Колыма, Якутия, теперь Чукотка, ворчал Володя, знакомый скульптор, от которого я добивалась перед отъездом обещанной статьи о Родене. Знаешь что? Ты бежишь от цивилизации, а ее нужно изучать. Что ты знаешь о Босхе, о немецкой скульптуре начала века?
Я действительно мало знаю о Босхе. Но когда желтый ветер разгуливает по одуванчикам, как-то не хочется думать об этом.
В мастерской Володи даже летом холодно, как в погребе, и вообще она напоминает колодец: очень высокая и сумрачная. Входя в нее, я всегда опасалась, что в тесноте что-нибудь опрокину, разобью или сяду на эскиз. Обычно я устраивалась на лесенке, расстелив предварительно платок. И все равно уносила на платье зеленоватые, белые и даже черные, как грифель, пятна. Володя работал в техасах и старенькой ковбойке, заштопанной на локтях. Он почему-то не мерз в своем погребе. «У нас, скульпторов, физическая работа», часто повторял он. Смотря на Володины руки, упруго мнущие глину, я думала: что же такое талант?

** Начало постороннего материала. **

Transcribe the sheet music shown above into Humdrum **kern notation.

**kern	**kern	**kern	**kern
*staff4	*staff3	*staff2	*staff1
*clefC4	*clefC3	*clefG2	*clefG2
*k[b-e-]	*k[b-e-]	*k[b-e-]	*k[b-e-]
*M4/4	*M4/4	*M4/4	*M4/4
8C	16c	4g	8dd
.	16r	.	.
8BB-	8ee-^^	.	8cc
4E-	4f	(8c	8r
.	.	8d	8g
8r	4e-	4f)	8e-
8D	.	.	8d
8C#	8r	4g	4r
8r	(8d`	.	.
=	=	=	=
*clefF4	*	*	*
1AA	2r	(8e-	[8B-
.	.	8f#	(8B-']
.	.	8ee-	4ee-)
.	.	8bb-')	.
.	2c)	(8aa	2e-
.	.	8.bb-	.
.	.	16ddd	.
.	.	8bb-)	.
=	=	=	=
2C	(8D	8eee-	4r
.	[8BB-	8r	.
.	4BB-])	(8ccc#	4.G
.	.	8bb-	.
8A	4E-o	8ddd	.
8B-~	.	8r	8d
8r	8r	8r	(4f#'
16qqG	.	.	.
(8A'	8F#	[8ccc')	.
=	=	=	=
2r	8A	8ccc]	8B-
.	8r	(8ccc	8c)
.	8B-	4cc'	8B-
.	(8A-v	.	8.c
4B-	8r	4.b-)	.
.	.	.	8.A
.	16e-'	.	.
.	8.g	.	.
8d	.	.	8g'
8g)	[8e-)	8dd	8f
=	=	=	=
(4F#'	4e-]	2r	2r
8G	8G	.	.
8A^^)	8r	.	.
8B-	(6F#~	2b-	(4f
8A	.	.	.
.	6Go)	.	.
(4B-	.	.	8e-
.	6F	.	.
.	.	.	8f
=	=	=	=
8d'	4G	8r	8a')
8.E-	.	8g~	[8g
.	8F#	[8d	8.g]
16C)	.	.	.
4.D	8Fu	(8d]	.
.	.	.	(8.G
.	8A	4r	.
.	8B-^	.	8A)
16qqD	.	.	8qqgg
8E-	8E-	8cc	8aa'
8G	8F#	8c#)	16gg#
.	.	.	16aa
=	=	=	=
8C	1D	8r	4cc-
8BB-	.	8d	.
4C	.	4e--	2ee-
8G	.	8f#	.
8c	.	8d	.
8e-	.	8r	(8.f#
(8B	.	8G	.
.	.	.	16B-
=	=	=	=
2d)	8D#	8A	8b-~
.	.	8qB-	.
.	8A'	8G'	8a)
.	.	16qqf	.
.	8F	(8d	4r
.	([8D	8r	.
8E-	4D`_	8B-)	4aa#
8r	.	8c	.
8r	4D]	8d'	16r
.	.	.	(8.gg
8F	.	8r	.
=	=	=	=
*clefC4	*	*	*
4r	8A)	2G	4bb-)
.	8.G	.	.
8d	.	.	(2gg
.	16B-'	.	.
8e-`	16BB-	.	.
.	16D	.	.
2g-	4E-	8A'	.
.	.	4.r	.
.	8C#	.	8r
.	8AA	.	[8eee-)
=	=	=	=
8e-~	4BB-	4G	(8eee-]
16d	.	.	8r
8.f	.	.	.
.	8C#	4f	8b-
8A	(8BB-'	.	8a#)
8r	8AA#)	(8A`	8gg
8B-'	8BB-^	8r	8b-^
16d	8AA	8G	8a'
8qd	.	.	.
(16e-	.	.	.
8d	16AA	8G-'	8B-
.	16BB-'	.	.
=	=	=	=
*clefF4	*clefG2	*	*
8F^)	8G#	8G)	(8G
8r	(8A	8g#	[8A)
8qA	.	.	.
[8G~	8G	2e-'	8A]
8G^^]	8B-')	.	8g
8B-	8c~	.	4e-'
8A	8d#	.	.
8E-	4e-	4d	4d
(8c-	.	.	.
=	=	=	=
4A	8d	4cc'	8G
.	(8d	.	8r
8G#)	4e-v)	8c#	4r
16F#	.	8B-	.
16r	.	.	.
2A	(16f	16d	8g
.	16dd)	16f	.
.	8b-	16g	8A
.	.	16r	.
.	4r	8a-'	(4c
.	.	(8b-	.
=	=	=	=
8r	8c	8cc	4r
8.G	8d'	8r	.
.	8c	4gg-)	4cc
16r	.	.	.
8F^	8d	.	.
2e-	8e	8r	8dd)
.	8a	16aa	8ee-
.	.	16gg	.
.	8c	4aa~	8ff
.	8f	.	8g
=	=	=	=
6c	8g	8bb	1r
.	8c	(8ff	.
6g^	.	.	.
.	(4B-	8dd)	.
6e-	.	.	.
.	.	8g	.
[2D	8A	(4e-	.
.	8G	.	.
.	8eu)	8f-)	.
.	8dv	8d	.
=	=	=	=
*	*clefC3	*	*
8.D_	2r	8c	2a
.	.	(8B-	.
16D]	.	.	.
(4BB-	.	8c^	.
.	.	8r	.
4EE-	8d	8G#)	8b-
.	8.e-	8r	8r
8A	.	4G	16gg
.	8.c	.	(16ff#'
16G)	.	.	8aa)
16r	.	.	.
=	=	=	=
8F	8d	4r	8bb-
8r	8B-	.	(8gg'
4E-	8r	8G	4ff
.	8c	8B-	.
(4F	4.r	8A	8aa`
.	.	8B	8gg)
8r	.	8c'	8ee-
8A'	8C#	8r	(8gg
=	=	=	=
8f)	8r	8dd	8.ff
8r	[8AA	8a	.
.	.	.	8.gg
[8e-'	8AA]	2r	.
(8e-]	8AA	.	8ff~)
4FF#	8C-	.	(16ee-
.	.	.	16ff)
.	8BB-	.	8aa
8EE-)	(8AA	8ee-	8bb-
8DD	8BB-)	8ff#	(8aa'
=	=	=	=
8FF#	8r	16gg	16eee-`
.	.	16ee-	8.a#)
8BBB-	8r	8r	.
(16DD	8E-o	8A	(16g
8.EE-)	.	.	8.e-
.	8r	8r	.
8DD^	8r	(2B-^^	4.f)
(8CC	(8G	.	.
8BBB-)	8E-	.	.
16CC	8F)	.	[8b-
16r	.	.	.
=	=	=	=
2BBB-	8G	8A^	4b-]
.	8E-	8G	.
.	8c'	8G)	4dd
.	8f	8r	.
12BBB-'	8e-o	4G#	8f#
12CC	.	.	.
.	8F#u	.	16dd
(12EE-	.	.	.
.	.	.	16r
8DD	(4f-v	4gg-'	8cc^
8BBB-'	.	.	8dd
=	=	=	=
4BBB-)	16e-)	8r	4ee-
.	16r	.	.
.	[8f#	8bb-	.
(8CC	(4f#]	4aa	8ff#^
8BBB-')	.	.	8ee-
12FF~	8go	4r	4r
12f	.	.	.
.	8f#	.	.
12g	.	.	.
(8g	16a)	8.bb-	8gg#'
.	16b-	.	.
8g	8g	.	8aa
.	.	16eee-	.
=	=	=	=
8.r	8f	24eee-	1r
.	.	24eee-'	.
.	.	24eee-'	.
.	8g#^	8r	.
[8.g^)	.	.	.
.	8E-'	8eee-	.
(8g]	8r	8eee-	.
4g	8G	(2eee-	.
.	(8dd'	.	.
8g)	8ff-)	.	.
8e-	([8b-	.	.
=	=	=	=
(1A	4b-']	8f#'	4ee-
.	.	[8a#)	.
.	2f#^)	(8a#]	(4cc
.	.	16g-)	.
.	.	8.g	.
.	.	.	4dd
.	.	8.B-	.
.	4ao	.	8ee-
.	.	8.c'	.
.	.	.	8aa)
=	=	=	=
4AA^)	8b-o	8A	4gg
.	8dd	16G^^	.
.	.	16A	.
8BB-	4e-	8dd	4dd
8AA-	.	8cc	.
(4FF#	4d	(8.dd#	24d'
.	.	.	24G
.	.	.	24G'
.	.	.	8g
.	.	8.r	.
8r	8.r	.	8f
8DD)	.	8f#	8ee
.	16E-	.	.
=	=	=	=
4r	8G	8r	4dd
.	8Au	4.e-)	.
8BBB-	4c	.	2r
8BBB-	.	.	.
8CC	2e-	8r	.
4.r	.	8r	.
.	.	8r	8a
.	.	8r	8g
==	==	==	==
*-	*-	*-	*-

Почему вот эти небольшие фигурки подолгу преследуют меня, и я радуюсь, вспоминая их пластичные изгибы? Володя знает, что он талантлив, это радует его, и когда он лепит он бог, он может все. Но потом мучается, глядя на готовую работу, и часто все разбивает вдребезги.
Сколько раз я видела людей, замотанных красотами Ленинграда, Третьяковки, Кавказа. Они терли виски и молили: «Домой! Я больше не могу, я все равно уже ничего не воспринимаю!» Володя никогда не устает воспринимать, может быть, это и есть талант. Сидя в Володиной мастерской, я всегда терзаюсь своим незнанием и даю себе последнее благородное слово всерьез заняться Бахом, Ван-Гогом, Босхом и даже Гауссом. Но потом, поднимаясь в самолет, улетающий куда-нибудь в якутскую тайгу или на Сахалин, я чувствую всем существом, что упорядоченный мир культуры со всеми его открытиями и шедеврами это еще далеко не все.
В тот вечер к Володе зашел долговязый, блондинистый, очень красивый литовец. Он сварил нам кофе в закопченном железном ковшике, рассказал с сильным литовским акцентом о выставке в Вильнюсе и, услыхав о Чукотке, спросил: «Это почти Альяска, это крайшик неба?» Володя шлепнул шматок глины на станок и, плескаясь под краном так, что на нас летели брызги, с обычной манерой оспаривать самого себя сказал:
Все правильно, лезай на крайшик неба. Нужно охотиться, бить китов, а не чахнуть в пыльной квартире над пыльной книжкой, которую написал какой-нибудь чудак. Что будут делать скульпторы, когда у всех напрочь атрофируются мышцы? И вот что привези мне пелекена, чукотского бога, а я, ей-богу, напишу статью, как обещал.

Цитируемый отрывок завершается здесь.